No andar superior, ao centro um nicho com a imagem da Senhora do Rosário, coroada, envergando a tradicional túnica vermelha e o manto azul. Tem nos braços o Menino, também coroado.

Natália Marinho Ferreira Alves escreve que “Infelizmente, não possuímos quaisquer dados sobre a autoria das imagens de ambos os retábulos, se bem que no contrato do de Nossa Senhora do Rosário dos Escravos, seja mencionada a exigência de serem “as figuras e meninos que levar esta obra feitos por mão de um bom escultor”.
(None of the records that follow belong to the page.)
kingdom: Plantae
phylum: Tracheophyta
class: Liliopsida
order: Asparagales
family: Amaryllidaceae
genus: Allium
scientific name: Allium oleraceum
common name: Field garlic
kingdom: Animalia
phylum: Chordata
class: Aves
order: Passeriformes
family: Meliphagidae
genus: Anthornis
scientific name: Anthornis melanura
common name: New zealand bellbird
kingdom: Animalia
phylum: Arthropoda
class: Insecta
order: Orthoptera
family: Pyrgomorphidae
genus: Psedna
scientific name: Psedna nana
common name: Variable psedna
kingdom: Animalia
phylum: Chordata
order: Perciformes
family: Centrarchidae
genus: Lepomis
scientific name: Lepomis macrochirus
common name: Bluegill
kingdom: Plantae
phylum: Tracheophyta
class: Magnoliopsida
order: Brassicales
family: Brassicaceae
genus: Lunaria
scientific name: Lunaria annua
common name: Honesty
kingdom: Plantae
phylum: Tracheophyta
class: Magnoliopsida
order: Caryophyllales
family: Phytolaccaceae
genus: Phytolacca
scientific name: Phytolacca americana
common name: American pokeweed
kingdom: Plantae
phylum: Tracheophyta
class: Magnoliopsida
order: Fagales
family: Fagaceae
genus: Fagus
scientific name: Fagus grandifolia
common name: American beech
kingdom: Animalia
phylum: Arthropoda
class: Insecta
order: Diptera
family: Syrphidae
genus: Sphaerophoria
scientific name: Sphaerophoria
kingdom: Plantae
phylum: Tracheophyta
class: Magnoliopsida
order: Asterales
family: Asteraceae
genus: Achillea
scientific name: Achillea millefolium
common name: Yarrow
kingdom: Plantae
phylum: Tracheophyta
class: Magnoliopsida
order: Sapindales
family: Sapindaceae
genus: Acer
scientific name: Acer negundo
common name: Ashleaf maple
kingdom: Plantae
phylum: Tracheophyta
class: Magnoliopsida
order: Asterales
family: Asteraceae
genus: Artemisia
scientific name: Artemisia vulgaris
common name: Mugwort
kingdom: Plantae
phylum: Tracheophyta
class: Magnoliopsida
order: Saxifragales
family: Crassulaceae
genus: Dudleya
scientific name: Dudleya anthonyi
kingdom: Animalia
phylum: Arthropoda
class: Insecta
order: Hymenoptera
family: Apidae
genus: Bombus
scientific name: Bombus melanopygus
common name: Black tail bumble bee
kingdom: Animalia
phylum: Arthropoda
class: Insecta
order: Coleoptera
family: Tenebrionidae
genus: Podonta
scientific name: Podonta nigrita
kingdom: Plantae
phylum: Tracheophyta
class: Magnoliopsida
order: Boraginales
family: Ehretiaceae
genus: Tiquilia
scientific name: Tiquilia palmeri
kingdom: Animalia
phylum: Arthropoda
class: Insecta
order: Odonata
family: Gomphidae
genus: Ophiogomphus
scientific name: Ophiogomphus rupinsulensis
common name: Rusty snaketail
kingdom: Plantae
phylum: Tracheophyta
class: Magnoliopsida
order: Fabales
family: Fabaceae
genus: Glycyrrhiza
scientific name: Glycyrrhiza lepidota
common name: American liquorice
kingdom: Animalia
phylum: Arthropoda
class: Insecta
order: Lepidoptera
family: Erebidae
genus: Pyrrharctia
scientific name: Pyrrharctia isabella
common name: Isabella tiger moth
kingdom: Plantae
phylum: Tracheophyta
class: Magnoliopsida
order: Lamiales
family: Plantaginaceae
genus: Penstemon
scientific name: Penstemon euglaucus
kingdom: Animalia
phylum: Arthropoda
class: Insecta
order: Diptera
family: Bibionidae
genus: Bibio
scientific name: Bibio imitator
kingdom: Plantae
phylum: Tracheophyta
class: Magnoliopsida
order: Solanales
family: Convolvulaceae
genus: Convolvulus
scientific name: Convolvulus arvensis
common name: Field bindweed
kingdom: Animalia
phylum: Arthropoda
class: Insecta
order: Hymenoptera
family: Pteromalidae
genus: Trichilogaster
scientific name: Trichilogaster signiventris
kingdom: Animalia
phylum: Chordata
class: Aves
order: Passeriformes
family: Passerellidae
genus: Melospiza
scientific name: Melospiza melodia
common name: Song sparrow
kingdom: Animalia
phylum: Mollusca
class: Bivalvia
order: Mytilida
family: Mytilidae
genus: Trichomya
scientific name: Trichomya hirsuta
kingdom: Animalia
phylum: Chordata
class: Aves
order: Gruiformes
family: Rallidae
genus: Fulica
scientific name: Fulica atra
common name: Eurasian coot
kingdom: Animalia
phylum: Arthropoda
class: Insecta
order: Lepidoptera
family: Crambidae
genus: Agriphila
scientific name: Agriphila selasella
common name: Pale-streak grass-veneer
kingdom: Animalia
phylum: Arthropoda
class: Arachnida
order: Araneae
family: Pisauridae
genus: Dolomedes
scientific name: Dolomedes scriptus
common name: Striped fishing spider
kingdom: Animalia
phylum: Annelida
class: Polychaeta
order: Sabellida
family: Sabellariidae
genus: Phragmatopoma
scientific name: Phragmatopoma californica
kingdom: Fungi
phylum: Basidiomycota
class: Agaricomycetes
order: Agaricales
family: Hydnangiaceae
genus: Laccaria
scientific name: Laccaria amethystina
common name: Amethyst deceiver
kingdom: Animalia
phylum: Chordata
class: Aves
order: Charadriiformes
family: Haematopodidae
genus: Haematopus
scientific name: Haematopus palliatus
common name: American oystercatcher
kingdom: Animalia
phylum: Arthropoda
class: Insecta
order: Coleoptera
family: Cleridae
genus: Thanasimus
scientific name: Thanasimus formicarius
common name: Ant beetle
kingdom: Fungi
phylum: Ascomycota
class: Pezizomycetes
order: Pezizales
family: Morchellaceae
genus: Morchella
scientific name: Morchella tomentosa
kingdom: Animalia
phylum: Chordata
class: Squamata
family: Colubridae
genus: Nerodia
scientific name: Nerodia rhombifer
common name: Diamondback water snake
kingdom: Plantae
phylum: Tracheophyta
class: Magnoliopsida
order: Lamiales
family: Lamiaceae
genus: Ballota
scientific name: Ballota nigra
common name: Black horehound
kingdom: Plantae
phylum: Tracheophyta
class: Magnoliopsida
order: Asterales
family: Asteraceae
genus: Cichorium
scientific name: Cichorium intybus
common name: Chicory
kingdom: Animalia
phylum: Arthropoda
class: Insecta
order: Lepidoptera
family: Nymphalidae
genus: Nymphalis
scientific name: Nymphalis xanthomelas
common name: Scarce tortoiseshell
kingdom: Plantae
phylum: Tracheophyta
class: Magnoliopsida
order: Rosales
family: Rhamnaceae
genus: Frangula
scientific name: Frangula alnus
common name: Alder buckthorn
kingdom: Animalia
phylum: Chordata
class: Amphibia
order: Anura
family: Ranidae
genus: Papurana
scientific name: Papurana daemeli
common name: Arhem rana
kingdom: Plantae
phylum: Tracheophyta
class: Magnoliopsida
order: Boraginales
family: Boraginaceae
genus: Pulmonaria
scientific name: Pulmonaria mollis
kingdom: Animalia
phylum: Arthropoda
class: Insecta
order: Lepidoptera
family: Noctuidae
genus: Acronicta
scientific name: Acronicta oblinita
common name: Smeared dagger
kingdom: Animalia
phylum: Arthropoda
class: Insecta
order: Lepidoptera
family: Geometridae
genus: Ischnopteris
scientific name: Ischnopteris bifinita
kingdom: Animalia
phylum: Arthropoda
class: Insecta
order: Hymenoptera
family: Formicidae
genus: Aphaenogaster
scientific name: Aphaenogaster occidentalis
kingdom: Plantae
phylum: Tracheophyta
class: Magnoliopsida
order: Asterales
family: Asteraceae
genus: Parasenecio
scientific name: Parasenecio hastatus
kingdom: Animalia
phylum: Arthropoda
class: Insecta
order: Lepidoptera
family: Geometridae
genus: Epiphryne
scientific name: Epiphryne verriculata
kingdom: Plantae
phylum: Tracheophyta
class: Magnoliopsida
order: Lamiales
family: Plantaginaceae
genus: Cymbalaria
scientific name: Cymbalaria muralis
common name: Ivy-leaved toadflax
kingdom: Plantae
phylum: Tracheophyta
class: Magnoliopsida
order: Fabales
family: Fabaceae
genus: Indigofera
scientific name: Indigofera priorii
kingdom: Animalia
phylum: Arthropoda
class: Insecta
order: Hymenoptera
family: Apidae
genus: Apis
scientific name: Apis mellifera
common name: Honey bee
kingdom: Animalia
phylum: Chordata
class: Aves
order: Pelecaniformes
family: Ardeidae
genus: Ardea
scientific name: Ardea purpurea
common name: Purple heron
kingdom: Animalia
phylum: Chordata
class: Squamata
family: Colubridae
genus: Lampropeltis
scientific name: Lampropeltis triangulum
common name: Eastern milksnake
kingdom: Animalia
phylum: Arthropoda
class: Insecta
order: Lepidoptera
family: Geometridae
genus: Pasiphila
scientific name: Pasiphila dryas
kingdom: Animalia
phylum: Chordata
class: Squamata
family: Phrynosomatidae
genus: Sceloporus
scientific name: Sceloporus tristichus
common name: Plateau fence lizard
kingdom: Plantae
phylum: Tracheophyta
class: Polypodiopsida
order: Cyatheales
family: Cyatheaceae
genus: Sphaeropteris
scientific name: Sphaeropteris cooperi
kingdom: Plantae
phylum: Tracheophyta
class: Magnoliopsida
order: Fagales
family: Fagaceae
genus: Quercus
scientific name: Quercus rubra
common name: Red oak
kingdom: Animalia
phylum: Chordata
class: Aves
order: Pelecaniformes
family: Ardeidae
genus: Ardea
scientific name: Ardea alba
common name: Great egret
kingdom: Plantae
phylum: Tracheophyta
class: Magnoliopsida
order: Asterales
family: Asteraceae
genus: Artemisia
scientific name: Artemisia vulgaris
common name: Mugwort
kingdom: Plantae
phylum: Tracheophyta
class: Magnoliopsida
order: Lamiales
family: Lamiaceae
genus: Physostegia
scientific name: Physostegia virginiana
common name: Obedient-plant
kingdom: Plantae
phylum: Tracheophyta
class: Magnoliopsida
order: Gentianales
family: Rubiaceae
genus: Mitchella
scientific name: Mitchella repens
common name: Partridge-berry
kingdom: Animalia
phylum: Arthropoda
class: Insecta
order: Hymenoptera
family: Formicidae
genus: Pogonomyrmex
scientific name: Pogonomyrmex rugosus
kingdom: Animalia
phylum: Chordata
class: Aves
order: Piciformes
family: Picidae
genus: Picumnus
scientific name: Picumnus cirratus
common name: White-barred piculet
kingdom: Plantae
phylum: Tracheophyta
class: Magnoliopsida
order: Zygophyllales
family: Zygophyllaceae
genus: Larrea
s6Se bem que talvez estivesse melhor quando referimos o retábulo de Nossa Senhora da Soledad, evocaremos aqui um célebre soneto de Antero de Quental (1842-1891),uma “…poesia…tão sincera, tão verdadeira, tão cheia de piedade e uncção,..” como no prefácio escreve o seu contemporâneo Oliveira Martins (1845-1894), acrescentando sobre Antero de Quental (“o santo Antero” como lhe chamou Eça de Queiroz) que “…se tivesse vivido no seculo VI ou no seculo XIII, seria um dos companheiros de S. Bento ou de S. Francisco de Assis. No seculo XIX é um excentrico, mas d'esse feitio de excentricidade que é indispensavel, porque a todos os tempos foram indispensaveis os herejes, a que hoje se chama dissidentes.”

À Virgem Santíssima

Cheia de Graça, Mãe de Misericordia

N'um sonho todo feito de incerteza,
De nocturna e indizivel anciedade,
É que eu vi teu olhar de piedade
E (mais que piedade) de tristeza…

Não era o vulgar brilho da belleza,
Nem o ardor banal da mocidade…
Era outra luz, era outra suavidade,
Que até nem sei se as ha na natureza…

Um mystico soffrer… uma ventura
Feita só do perdão, só da ternura
E da paz da nossa hora derradeira…

Ó visão, visão triste e piedosa!
Fita-me assim calada, assim chorosa...
E deixa-me sonhar a vida inteira.

in Os Sonetos Completos de Anthero de Quental publicados por J. P. Oliveira Martins, Livraria Portuense de Lopes & C.ª – Editores, 119, Rua do Almada, 123,  Porto 1886

A imagem da Virgem é ladeada por dois nichos: à direita a imagem de S. Cristóvão.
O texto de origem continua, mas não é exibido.